Isolates 1104–65 and 1104–75 were inoculated in Luria-Bertani broth and cultured at 37°C in a 200-rpm shaker until it reached a logarithmic phase. The broth was centrifuged at 10,000 rpm for 10 min at 4°C. After centrifugation, the supernatant was removed and rinsed 3–5 times with sterile water until the supernatant were clear. Samples were placed on dry ice for transportation immediately after sampling. All library preparation and sequencing were performed by the Novogene Bioinformatics Technology (Tianjin, China).

Analysis of whole genome sequencing data

Sequence reads were assembled using Unicycler 0.4.8 (64) and annotated using Prokka 1.14.5 (65). The predicted serotype and multi-locus sequence typing (MLST) types were identified using the Salmonella in Silico Typing Resource (SISTR 1.1.1) (66), and MLST 2.18.0 (67). The antibiotic-resistance genes and plasmid replicons were predicted using ResFinder 4.1 (68) and PlasmidFinder 2.1 (69), respectively, the default parameters were applied with minimum thresholds of sequence identity (>90%) and sequence coverage (>60%).

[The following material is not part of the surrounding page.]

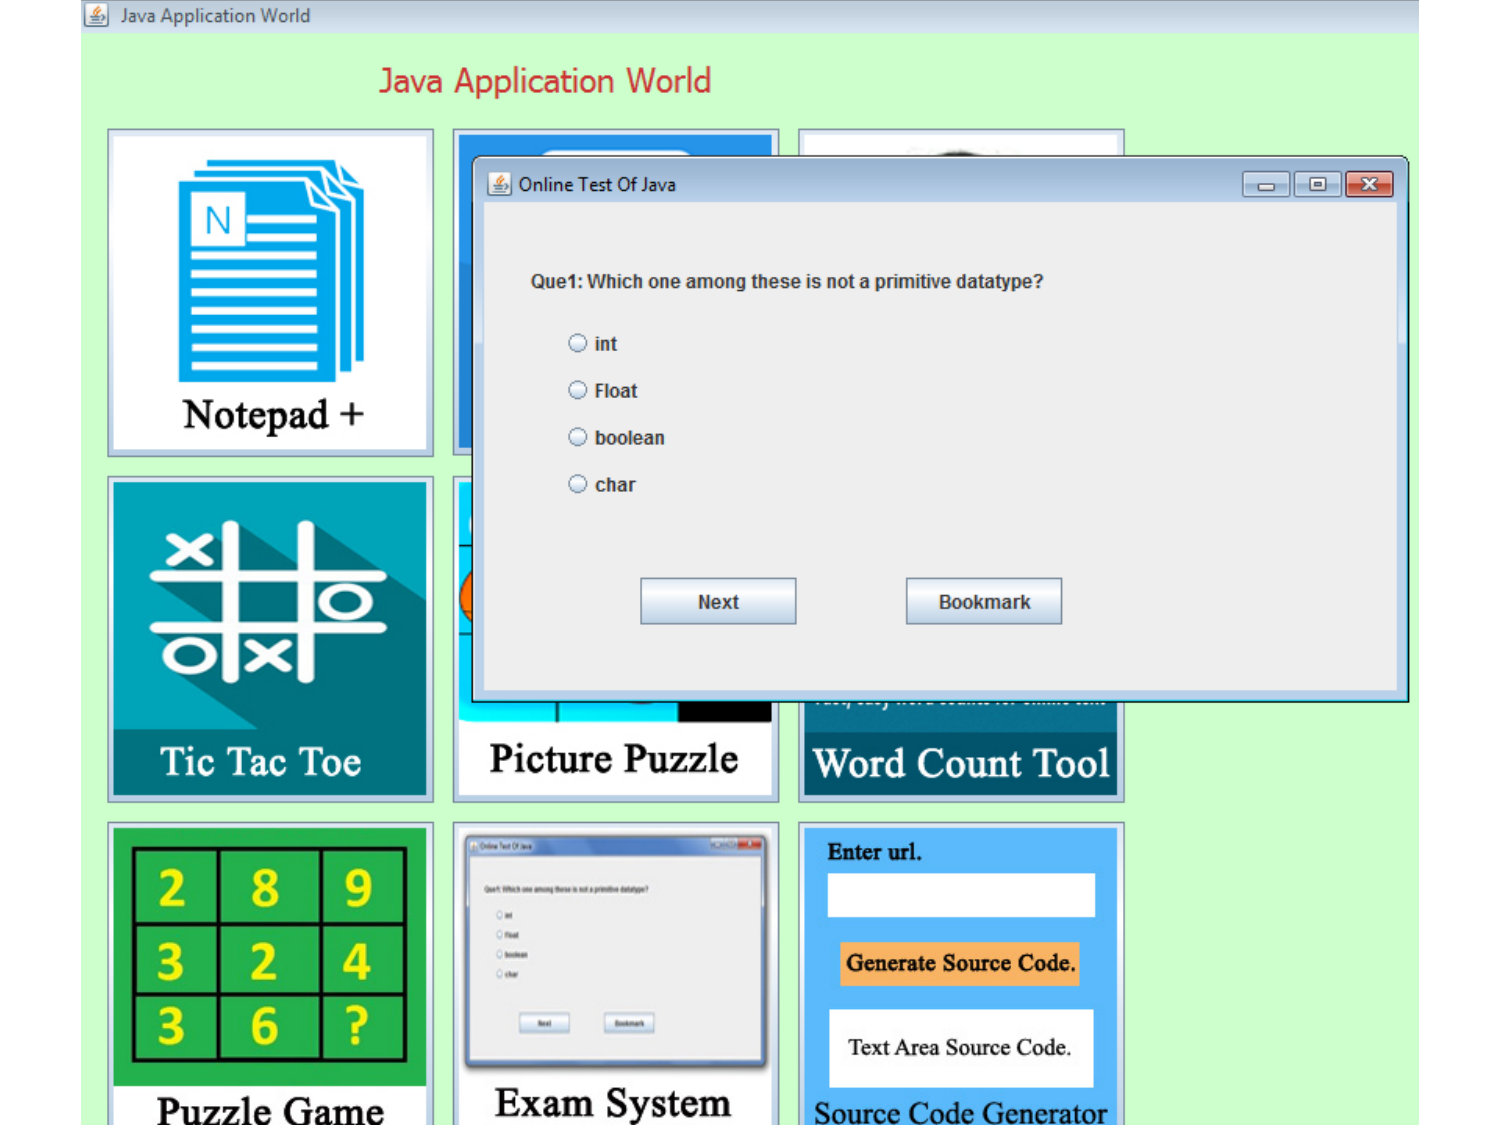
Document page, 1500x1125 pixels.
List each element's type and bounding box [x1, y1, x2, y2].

picture [80, 0, 1419, 1125]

Transposon and insertion sequence (IS) elements were scanned using the ISfinder database (70). Phylogenetic analysis was performed using Parsnp (71), the phylogenetic tree was visualized using Evolview online (72), and the SNPs among the core genomes of NTS were determined by using MEGA X (73). Close relatedness of isolates was defined as  <21 allele differences in cgMLST (74). The genetic environment was visualized by the EasyFig software (75) and Adobe Illustrator (AI).

Conjugation experiments

Rifampicin-resistant E. coli C600 was used as the recipient strain and imipenem-resistant isolate 1104–75 was used as donor strain to determine the transferability of carbapenem-resistance phenotype. Transconjugant was selected on Luria–Bertani plates containing 100 µg/mL rifampicin plus 2 µg/mL imipenem, and the resistance phenotype was investigated by AST. PCR and sequencing were used to confirm whether the transconjugant carried the carbapenem resistance gene (NDM-F: ATGGAATTGCCCAATATTATGCAC, NDM-R: TCAGCGCAGCTTGTCGGC) and the related plasmid replicon (FII-F: CTGATCGTTTAAGGAATTTT, FII-R: CACACCATCCTGCACTTA).